■ Exercise objective ■
The expected output is every record below, transcribed exactly, with the pictures left out.

___ Data supplied ___

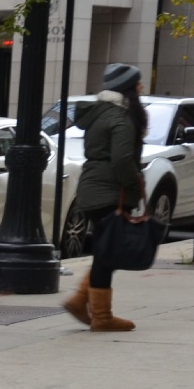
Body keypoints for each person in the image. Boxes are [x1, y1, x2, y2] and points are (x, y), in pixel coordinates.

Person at [62, 63, 145, 332]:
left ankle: (82, 301)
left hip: (94, 187)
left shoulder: (102, 113)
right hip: (109, 192)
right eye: (138, 85)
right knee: (108, 253)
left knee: (106, 251)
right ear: (129, 90)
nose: (142, 88)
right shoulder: (121, 119)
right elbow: (122, 160)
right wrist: (135, 182)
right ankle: (101, 316)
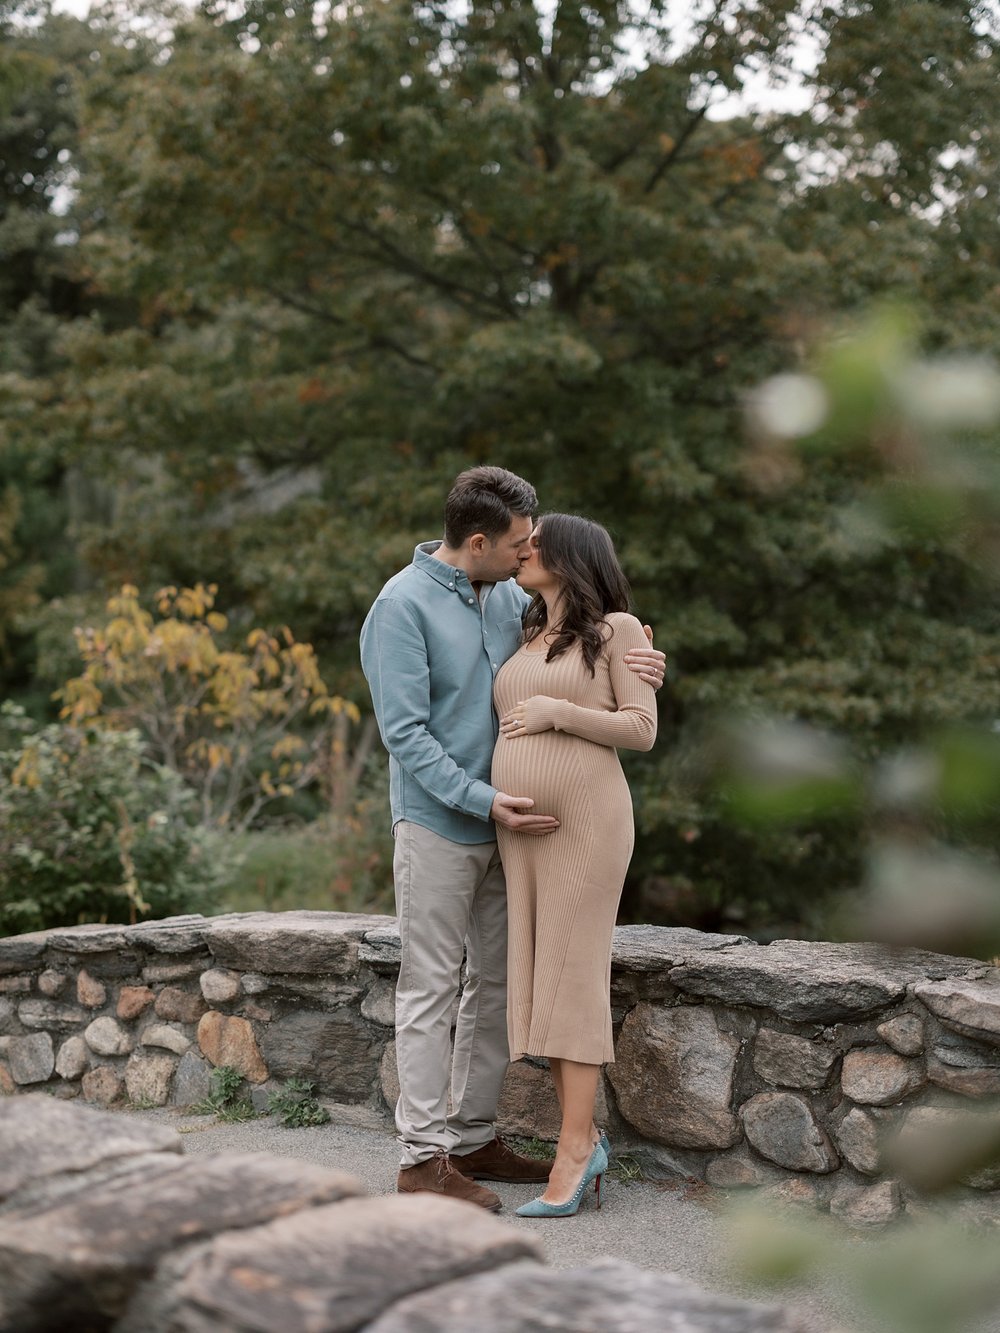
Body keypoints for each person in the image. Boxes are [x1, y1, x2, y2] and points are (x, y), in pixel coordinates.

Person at [360, 467, 665, 1212]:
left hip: (520, 832)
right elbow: (405, 735)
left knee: (492, 986)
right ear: (477, 542)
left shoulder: (509, 604)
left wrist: (648, 660)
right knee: (432, 985)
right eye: (520, 543)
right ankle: (423, 1159)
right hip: (441, 821)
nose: (529, 552)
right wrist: (486, 800)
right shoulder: (399, 608)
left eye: (535, 544)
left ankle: (470, 1137)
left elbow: (594, 660)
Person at [493, 513, 658, 1218]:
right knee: (543, 978)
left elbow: (641, 727)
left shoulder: (618, 628)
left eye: (535, 543)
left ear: (571, 554)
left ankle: (573, 1149)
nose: (523, 551)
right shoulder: (526, 629)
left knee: (576, 975)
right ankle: (582, 1136)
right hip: (522, 831)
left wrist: (559, 712)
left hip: (588, 822)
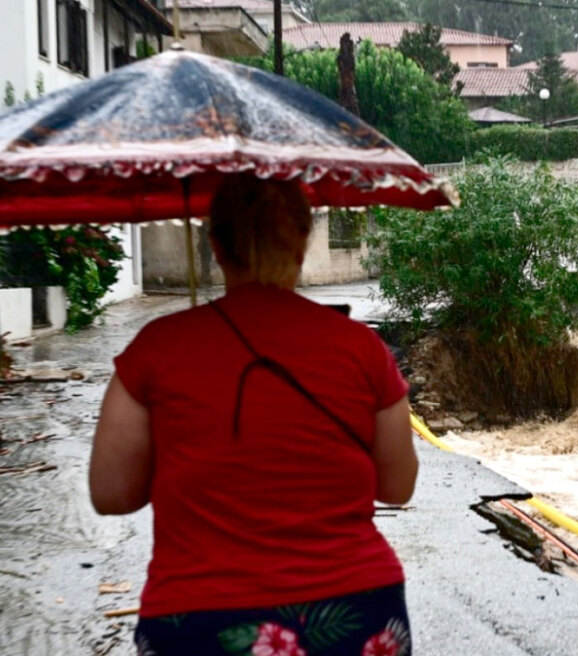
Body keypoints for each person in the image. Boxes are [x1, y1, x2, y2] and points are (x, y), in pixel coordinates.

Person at [89, 175, 418, 656]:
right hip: (356, 613)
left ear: (216, 245)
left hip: (197, 620)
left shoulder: (155, 349)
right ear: (302, 242)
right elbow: (398, 486)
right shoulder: (363, 349)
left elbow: (112, 494)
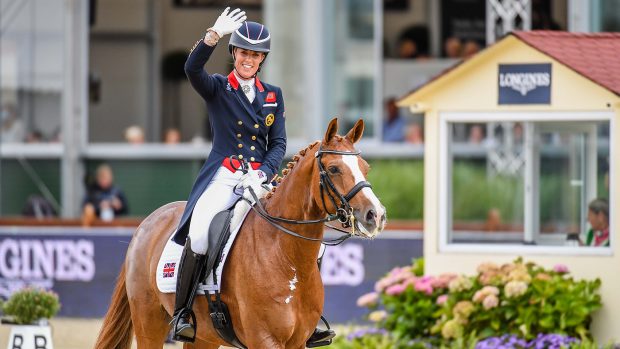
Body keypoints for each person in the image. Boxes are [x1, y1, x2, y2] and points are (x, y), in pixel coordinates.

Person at [169, 8, 334, 346]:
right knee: (200, 234)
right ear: (235, 54)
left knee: (310, 243)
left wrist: (263, 172)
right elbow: (192, 69)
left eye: (256, 55)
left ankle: (309, 318)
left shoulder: (272, 95)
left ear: (262, 60)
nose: (249, 59)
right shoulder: (217, 88)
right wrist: (212, 36)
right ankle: (184, 313)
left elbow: (279, 143)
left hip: (260, 180)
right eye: (244, 52)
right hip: (224, 177)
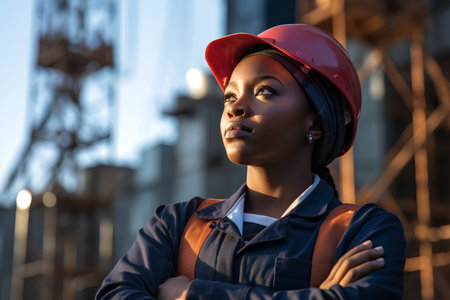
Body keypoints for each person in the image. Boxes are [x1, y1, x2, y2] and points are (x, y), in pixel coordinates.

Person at [96, 24, 405, 300]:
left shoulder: (364, 232)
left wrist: (193, 292)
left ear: (316, 122)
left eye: (265, 91)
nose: (237, 107)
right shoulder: (177, 224)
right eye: (229, 97)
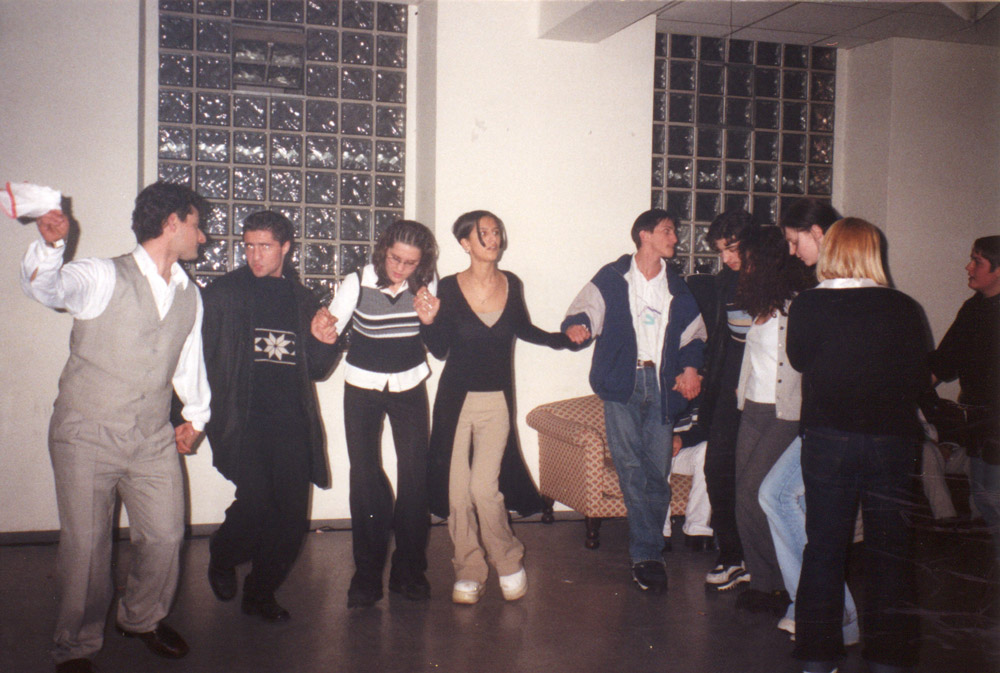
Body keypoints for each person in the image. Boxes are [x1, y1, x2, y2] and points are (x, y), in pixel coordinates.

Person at [20, 183, 211, 673]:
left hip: (150, 436)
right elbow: (48, 288)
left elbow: (188, 362)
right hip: (87, 432)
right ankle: (75, 645)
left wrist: (195, 416)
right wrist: (52, 247)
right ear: (172, 223)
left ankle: (141, 618)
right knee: (86, 549)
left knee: (166, 535)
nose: (202, 237)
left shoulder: (190, 294)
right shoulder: (102, 274)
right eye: (196, 225)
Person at [788, 218, 928, 673]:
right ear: (873, 252)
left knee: (823, 548)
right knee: (891, 551)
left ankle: (817, 657)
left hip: (829, 439)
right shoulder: (904, 306)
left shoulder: (808, 304)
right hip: (892, 441)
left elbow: (798, 360)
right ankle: (888, 659)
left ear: (831, 251)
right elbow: (917, 375)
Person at [421, 210, 570, 605]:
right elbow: (439, 349)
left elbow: (524, 329)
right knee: (457, 494)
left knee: (484, 489)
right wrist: (428, 321)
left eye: (496, 231)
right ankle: (468, 569)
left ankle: (507, 560)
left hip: (497, 403)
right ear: (465, 243)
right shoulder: (448, 287)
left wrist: (563, 339)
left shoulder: (511, 283)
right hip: (455, 403)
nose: (493, 238)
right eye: (483, 233)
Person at [201, 211, 340, 622]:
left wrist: (325, 342)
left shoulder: (302, 299)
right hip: (244, 418)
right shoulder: (224, 294)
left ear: (285, 248)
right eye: (248, 246)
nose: (255, 255)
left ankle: (260, 594)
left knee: (292, 517)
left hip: (291, 420)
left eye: (264, 247)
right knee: (257, 503)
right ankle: (223, 554)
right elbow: (197, 358)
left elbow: (317, 369)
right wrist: (186, 415)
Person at [562, 209, 706, 594]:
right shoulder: (612, 277)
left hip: (661, 386)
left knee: (657, 471)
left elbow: (695, 336)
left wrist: (690, 368)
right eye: (667, 231)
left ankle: (648, 546)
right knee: (629, 467)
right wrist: (577, 326)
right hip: (623, 384)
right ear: (644, 235)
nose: (674, 239)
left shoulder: (676, 285)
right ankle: (647, 554)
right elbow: (584, 311)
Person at [759, 198, 858, 642]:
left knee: (779, 497)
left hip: (839, 428)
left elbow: (802, 359)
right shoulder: (819, 288)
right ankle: (831, 611)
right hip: (823, 424)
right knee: (777, 496)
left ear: (818, 233)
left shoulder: (835, 295)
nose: (792, 251)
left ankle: (823, 610)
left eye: (794, 240)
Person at [327, 219, 439, 607]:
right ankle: (367, 576)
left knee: (415, 478)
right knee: (364, 477)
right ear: (383, 250)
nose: (401, 269)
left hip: (409, 384)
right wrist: (320, 334)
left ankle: (409, 572)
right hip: (362, 386)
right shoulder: (357, 281)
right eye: (395, 259)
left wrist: (430, 321)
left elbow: (437, 343)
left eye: (410, 263)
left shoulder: (426, 282)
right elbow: (330, 332)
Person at [727, 226, 810, 616]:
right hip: (753, 409)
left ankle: (782, 582)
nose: (743, 266)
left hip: (785, 413)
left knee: (754, 493)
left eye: (748, 259)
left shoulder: (798, 306)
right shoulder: (759, 306)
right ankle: (763, 583)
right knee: (742, 496)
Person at [928, 235, 1000, 562]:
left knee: (992, 499)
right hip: (979, 425)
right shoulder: (974, 308)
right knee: (985, 499)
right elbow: (943, 362)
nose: (968, 267)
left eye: (977, 261)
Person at [700, 209, 755, 590]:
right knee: (717, 466)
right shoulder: (724, 283)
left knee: (758, 477)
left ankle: (759, 559)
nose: (727, 258)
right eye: (721, 251)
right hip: (729, 384)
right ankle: (732, 555)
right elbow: (721, 338)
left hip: (767, 391)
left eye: (733, 248)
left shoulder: (780, 279)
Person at [660, 419, 713, 551]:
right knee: (658, 450)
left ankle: (697, 528)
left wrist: (681, 438)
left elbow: (707, 428)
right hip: (655, 447)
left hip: (684, 450)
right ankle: (660, 530)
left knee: (708, 449)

___

■ Solution ■
Body keypoints for each person in the image. Boxes are [x1, y1, x2, y2] and points are (x, y), in pixel coordinates.

Person at [62, 63, 145, 332]:
left ankle: (82, 301)
left hip: (94, 187)
left shoulder: (102, 113)
right hip: (109, 192)
right eye: (138, 85)
right knee: (108, 253)
left knee: (106, 251)
right ear: (129, 90)
nose: (142, 88)
right shoulder: (121, 119)
right elbow: (122, 160)
right wrist: (135, 182)
right ankle: (101, 316)
Body keypoints for each person in the image. Boxes are [x1, y1, x2, y2] and points are (x, y), in pixel coordinates.

Person at [360, 467, 665, 1212]:
left hip: (520, 832)
right elbow: (405, 735)
left knee: (492, 986)
right ear: (477, 542)
left shoulder: (509, 604)
left wrist: (648, 660)
right knee: (432, 985)
right eye: (520, 543)
right ankle: (423, 1159)
right hip: (441, 821)
nose: (529, 552)
right wrist: (486, 800)
right shoulder: (399, 608)
left eye: (535, 544)
left ankle: (470, 1137)
left elbow: (594, 660)
Person at [493, 513, 658, 1218]:
right knee: (543, 978)
left elbow: (641, 727)
left shoulder: (618, 628)
left eye: (535, 543)
left ear: (571, 554)
left ankle: (573, 1149)
nose: (523, 551)
right shoulder: (526, 629)
left knee: (576, 975)
right ankle: (582, 1136)
right hip: (522, 831)
left wrist: (559, 712)
left hip: (588, 822)
Body keypoints for each person in the image. Boxes are [x1, y1, x2, y2] and points are (x, y), in pixel coordinates.

Person at [89, 175, 418, 656]:
right hip: (356, 613)
left ear: (216, 245)
left hip: (197, 620)
left shoulder: (155, 349)
right ear: (302, 242)
right elbow: (398, 486)
right shoulder: (363, 349)
left elbow: (112, 494)
Body keypoints for each person in the image. Boxes are [x1, y1, x2, y2] and points are (x, y), in pixel coordinates.

Person at [169, 8, 334, 346]:
right knee: (200, 234)
right ear: (235, 54)
left knee: (310, 243)
left wrist: (263, 172)
right elbow: (192, 69)
left eye: (256, 55)
left ankle: (309, 318)
left shoulder: (272, 95)
left ear: (262, 60)
nose: (249, 59)
right shoulder: (217, 88)
right wrist: (212, 36)
right ankle: (184, 313)
left elbow: (279, 143)
left hip: (260, 180)
right eye: (244, 52)
right hip: (224, 177)
Body keypoints for each person in the image. Boxes are [x1, y1, x2, y2] and points are (x, y), in pixel coordinates.

Person at [96, 24, 405, 300]:
left shoulder: (364, 232)
left wrist: (193, 292)
left ear: (316, 122)
left eye: (265, 91)
nose: (237, 107)
right shoulder: (177, 224)
right eye: (229, 97)
Body keypoints for each person in the image. Boxes are [x1, y1, x2, y2] and points are (x, y), in pixel coordinates.

Person at [20, 183, 211, 673]:
left hip: (150, 436)
right elbow: (48, 288)
left elbow: (188, 362)
right hip: (87, 432)
right ankle: (75, 645)
left wrist: (195, 416)
right wrist: (52, 247)
right ear: (172, 223)
left ankle: (141, 618)
right knee: (86, 549)
left knee: (166, 535)
nose: (202, 237)
left shoulder: (190, 294)
right shoulder: (102, 274)
right eye: (196, 225)
Person at [788, 218, 928, 673]:
right ear: (873, 252)
left knee: (823, 548)
right knee: (891, 551)
left ankle: (817, 657)
left hip: (829, 439)
right shoulder: (904, 306)
left shoulder: (808, 304)
right hip: (892, 441)
left elbow: (798, 360)
right ankle: (888, 659)
left ear: (831, 251)
right elbow: (917, 375)
Person at [421, 210, 570, 605]:
right elbow: (439, 349)
left elbow: (524, 329)
right knee: (457, 494)
left knee: (484, 489)
right wrist: (428, 321)
left eye: (496, 231)
right ankle: (468, 569)
left ankle: (507, 560)
left hip: (497, 403)
right ear: (465, 243)
right shoulder: (448, 287)
left wrist: (563, 339)
left shoulder: (511, 283)
right hip: (455, 403)
nose: (493, 238)
right eye: (483, 233)
Person at [201, 211, 340, 622]:
left wrist: (325, 342)
left shoulder: (302, 299)
right hip: (244, 418)
right shoulder: (224, 294)
left ear: (285, 248)
right eye: (248, 246)
nose: (255, 255)
left ankle: (260, 594)
left knee: (292, 517)
left hip: (291, 420)
left eye: (264, 247)
right knee: (257, 503)
right ankle: (223, 554)
right elbow: (197, 358)
left elbow: (317, 369)
right wrist: (186, 415)
Person at [562, 209, 706, 594]:
right shoulder: (612, 277)
left hip: (661, 386)
left knee: (657, 471)
left elbow: (695, 336)
left wrist: (690, 368)
right eye: (667, 231)
left ankle: (648, 546)
right knee: (629, 467)
right wrist: (577, 326)
right hip: (623, 384)
right ear: (644, 235)
nose: (674, 239)
left shoulder: (676, 285)
right ankle: (647, 554)
right elbow: (584, 311)
Person at [759, 198, 858, 642]:
left knee: (779, 497)
left hip: (839, 428)
left elbow: (802, 359)
right shoulder: (819, 288)
right ankle: (831, 611)
right hip: (823, 424)
right knee: (777, 496)
left ear: (818, 233)
left shoulder: (835, 295)
nose: (792, 251)
left ankle: (823, 610)
left eye: (794, 240)
Person at [327, 219, 439, 607]:
right ankle: (367, 576)
left knee: (415, 478)
right knee: (364, 477)
right ear: (383, 250)
nose: (401, 269)
left hip: (409, 384)
right wrist: (320, 334)
left ankle: (409, 572)
right hip: (362, 386)
right shoulder: (357, 281)
right eye: (395, 259)
left wrist: (430, 321)
left elbow: (437, 343)
left eye: (410, 263)
left shoulder: (426, 282)
right elbow: (330, 332)
Person at [727, 226, 810, 616]:
right hip: (753, 409)
left ankle: (782, 582)
nose: (743, 266)
left hip: (785, 413)
left knee: (754, 493)
left eye: (748, 259)
left shoulder: (798, 306)
right shoulder: (759, 306)
right ankle: (763, 583)
right knee: (742, 496)
Person at [928, 235, 1000, 562]:
left knee: (992, 499)
right hip: (979, 425)
right shoulder: (974, 308)
right knee: (985, 499)
right elbow: (943, 362)
nose: (968, 267)
left eye: (977, 261)
Person at [700, 209, 755, 590]:
right knee: (717, 466)
right shoulder: (724, 283)
left knee: (758, 477)
left ankle: (759, 559)
nose: (727, 258)
right eye: (721, 251)
right hip: (729, 384)
right ankle: (732, 555)
right elbow: (721, 338)
left hip: (767, 391)
left eye: (733, 248)
left shoulder: (780, 279)
Person at [660, 419, 713, 551]:
right knee: (658, 450)
left ankle: (697, 528)
left wrist: (681, 438)
left elbow: (707, 428)
right hip: (655, 447)
left hip: (684, 450)
right ankle: (660, 530)
left knee: (708, 449)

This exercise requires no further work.